--- START ---

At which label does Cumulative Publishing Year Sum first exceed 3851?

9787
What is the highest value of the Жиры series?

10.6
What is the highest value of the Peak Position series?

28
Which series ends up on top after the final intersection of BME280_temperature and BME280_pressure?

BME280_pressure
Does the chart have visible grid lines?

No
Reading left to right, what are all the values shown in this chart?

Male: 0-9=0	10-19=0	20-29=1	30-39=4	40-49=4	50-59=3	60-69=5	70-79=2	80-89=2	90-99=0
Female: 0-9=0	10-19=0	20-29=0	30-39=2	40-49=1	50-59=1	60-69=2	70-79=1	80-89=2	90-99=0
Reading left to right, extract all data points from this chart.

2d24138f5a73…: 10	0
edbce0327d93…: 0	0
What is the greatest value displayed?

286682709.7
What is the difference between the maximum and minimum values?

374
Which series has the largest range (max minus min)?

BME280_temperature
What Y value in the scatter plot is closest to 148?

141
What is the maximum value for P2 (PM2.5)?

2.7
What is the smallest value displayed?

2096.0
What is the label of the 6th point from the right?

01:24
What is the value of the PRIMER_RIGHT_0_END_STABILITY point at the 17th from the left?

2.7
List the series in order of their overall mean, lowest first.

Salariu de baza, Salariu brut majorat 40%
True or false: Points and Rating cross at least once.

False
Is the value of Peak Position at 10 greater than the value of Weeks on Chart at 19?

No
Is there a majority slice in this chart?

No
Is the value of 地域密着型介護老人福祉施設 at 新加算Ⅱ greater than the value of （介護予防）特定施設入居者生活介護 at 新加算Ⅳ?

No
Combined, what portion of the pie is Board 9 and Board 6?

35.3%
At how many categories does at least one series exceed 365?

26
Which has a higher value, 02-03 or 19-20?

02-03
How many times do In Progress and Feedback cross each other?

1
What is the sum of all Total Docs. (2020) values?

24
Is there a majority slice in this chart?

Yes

--- END ---

YOUR GOAL:
Extract every one of the lines above verbatim, preserving their original order and wording.

SOLUTION FOR THIS EXERCISE:
At which label does Cumulative Publishing Year Sum first exceed 3851?

9787
What is the highest value of the Жиры series?

10.6
What is the highest value of the Peak Position series?

28
Which series ends up on top after the final intersection of BME280_temperature and BME280_pressure?

BME280_pressure
Does the chart have visible grid lines?

No
Reading left to right, what are all the values shown in this chart?

Male: 0-9=0	10-19=0	20-29=1	30-39=4	40-49=4	50-59=3	60-69=5	70-79=2	80-89=2	90-99=0
Female: 0-9=0	10-19=0	20-29=0	30-39=2	40-49=1	50-59=1	60-69=2	70-79=1	80-89=2	90-99=0
Reading left to right, extract all data points from this chart.

2d24138f5a73…: 10	0
edbce0327d93…: 0	0
What is the greatest value displayed?

286682709.7
What is the difference between the maximum and minimum values?

374
Which series has the largest range (max minus min)?

BME280_temperature
What Y value in the scatter plot is closest to 148?

141
What is the maximum value for P2 (PM2.5)?

2.7
What is the smallest value displayed?

2096.0
What is the label of the 6th point from the right?

01:24
What is the value of the PRIMER_RIGHT_0_END_STABILITY point at the 17th from the left?

2.7
List the series in order of their overall mean, lowest first.

Salariu de baza, Salariu brut majorat 40%
True or false: Points and Rating cross at least once.

False
Is the value of Peak Position at 10 greater than the value of Weeks on Chart at 19?

No
Is there a majority slice in this chart?

No
Is the value of 地域密着型介護老人福祉施設 at 新加算Ⅱ greater than the value of （介護予防）特定施設入居者生活介護 at 新加算Ⅳ?

No
Combined, what portion of the pie is Board 9 and Board 6?

35.3%
At how many categories does at least one series exceed 365?

26
Which has a higher value, 02-03 or 19-20?

02-03
How many times do In Progress and Feedback cross each other?

1
What is the sum of all Total Docs. (2020) values?

24
Is there a majority slice in this chart?

Yes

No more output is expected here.